Mi alzo e con Jase usciamo di casa, ripercorriamo il viale alberato in silenzio, ma, invece di continuare dritto per casa mia svoltiamo a destra.
Finiamo in una via grigia e puzzolente, avanzando un po’ c’è un ristorante cinese gestito da due signori vecchissimi, immigrati qua da venti anni, su per giù. Noi ci divertiamo a provare ad indovinare la loro età e un giorno, un paio di anni fa, Jase urlò, mentre eravamo sopra un albero “Porca miseria! Questi due sono più decrepiti di Albus Silente!” Io caddi dal ramo in cui mi ero arrampicata e quando lui si fiondò verso di me preoccupato mi ritrovò rannicchiata su me stessa, a tenermi la pancia, con le lacrime agli occhi dalle risate e si unì a me poco dopo, entrambi per terra, sporchi di fango, che ridevamo sguaiati al cielo. Penso che quello sia stato il giorno in cui ho riso di più in tutta la mia vita.

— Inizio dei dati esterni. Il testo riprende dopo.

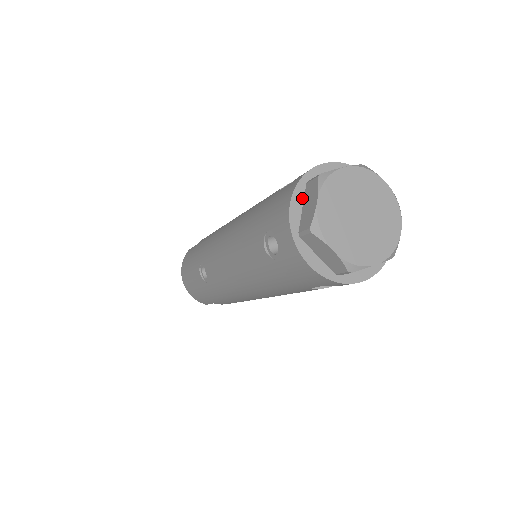
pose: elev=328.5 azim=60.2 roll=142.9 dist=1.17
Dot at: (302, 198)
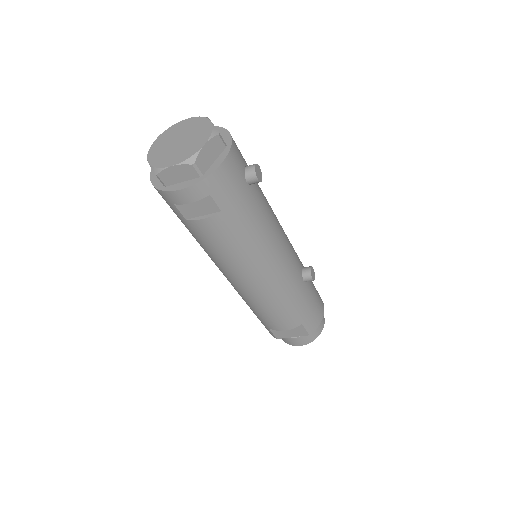
Dot at: occluded
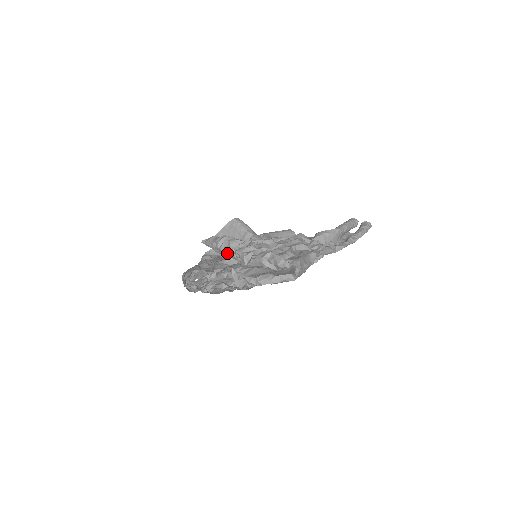
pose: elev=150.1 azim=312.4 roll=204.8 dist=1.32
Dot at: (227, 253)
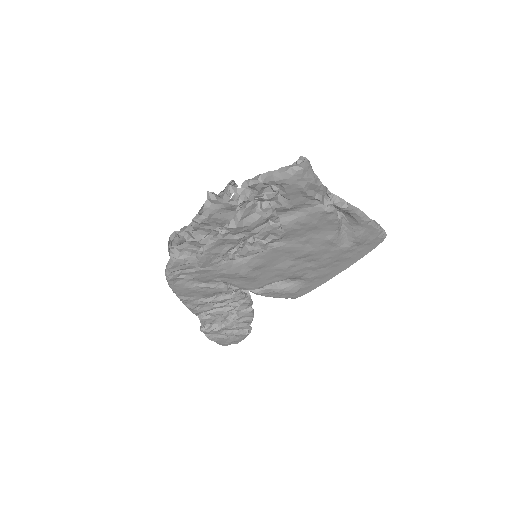
Dot at: occluded
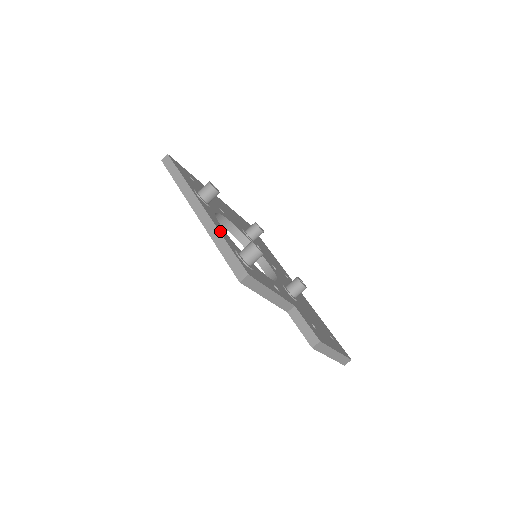
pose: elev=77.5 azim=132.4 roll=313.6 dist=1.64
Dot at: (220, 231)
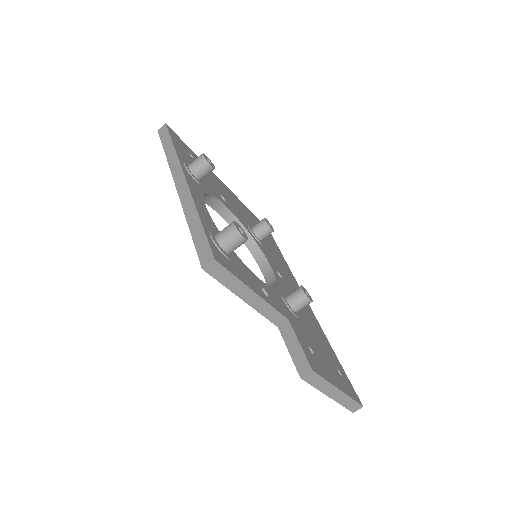
Dot at: (197, 206)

Siamo arrivati all’altezza del ristorante, sento gli odori della   cucina già in funzione e mi brontola la pancia. Jase non dice niente, si limita a guardarmi divertito, sa che ho un debole per quel posto. Aggiriamo il locale e ci ritroviamo,da un lato, la porta secondaria del ristorante e la spazzatura con i resti della cena, dall’altro una bassa recinzione mezzo spaccata. Il mio amico la scavalca con facilità e mi tende la mano per aiutarmi.
La afferrò e mi butto dall’altro lato, per un soffio non faccio impigliare il mio maglione nel filo spinato, sospiro di sollievo. Non ci molliamo le mani e ci incamminiamo in un vialetto grigio di terra battuta. Poco a poco si trasforma in un prato luminoso e solitario, pieno di fiori e coccinelle e, qua e là, qualche albero solitario. Abbiamo trovato questo posto all’incirca cinque anni fa, dopo un pranzo particolarmente sostanzioso al ristorante cinese; subito dopo essermi alzata da tavola avevo decretato il mio terribile desiderio di sdraiarmi su un prato in solitudine e tranquillità per riuscire a digerire in santa pace le delizie appena trangugiate.
La signora Xiang, una dei due proprietari del negozio, mi aveva sentito e gentilmente mi aveva detto, parole sue testuali “A volte bisogna guardare dietro per trovare ciò che si desidera” io credevo fosse una delle massime poetiche che a volte tirano fuori le nonnette cinesi, Jase non la pensava allo stesso modo.
Dopo due giorni passati a tormentarsi e tormentare me su questa storia, siamo tornati al ristorante e, dopo aver mangiato due biscotti della fortuna, lui è corso dalla vecchietta a chiederle il significato di quella misteriosa frase. Lei si è limitata a sorridergli e dire “La soluzione, la maggior parte della volte, è molto più semplice e più vicina di quanto tu possa credere”. A quel punto gli occhi di Jase di sono illuminati e mi ha trascinata dietro il ristorante, appena girato l’angolo vedemmo la recinzione e lui si buttò dall’altra parte, quasi dimenticandosi di me. Appena scavalcai anche io, ci incamminammo, proprio come oggi, mano nella mano e, appena scoprimmo il prato ci mettemmo a ridere come due scemi.
Da quel momento in poi questo è il nostro posto. Non lo conosce nessuno oltre noi e i signori Xiang e non penso, data l’età, che loro continuino a venirci. Ci distendiamo nel centro esatto e Jase mi guarda

-Allora?-

-Allora che?- gli rispondo, mentre gioco distratta con dei fili d’erba.

-Lo sai-

Alzo lo sguardo e incontro i suoi occhi, abbasso il capo.

-Jase io…-

-No, Jase un cazzo! Devi smetterla, lo sai-

-Jase non decido io chi sognare! E poi a me non dà fastidio, mi piace, è un modo dolce di ricordarla-

-Bè, vedi di smetterla, mi sono scocciato di sognarla-

-Non è colpa mia se sogniamo le stesse cose- dico, ottusa, continuando a fissare imperterrita una stelo d’erba.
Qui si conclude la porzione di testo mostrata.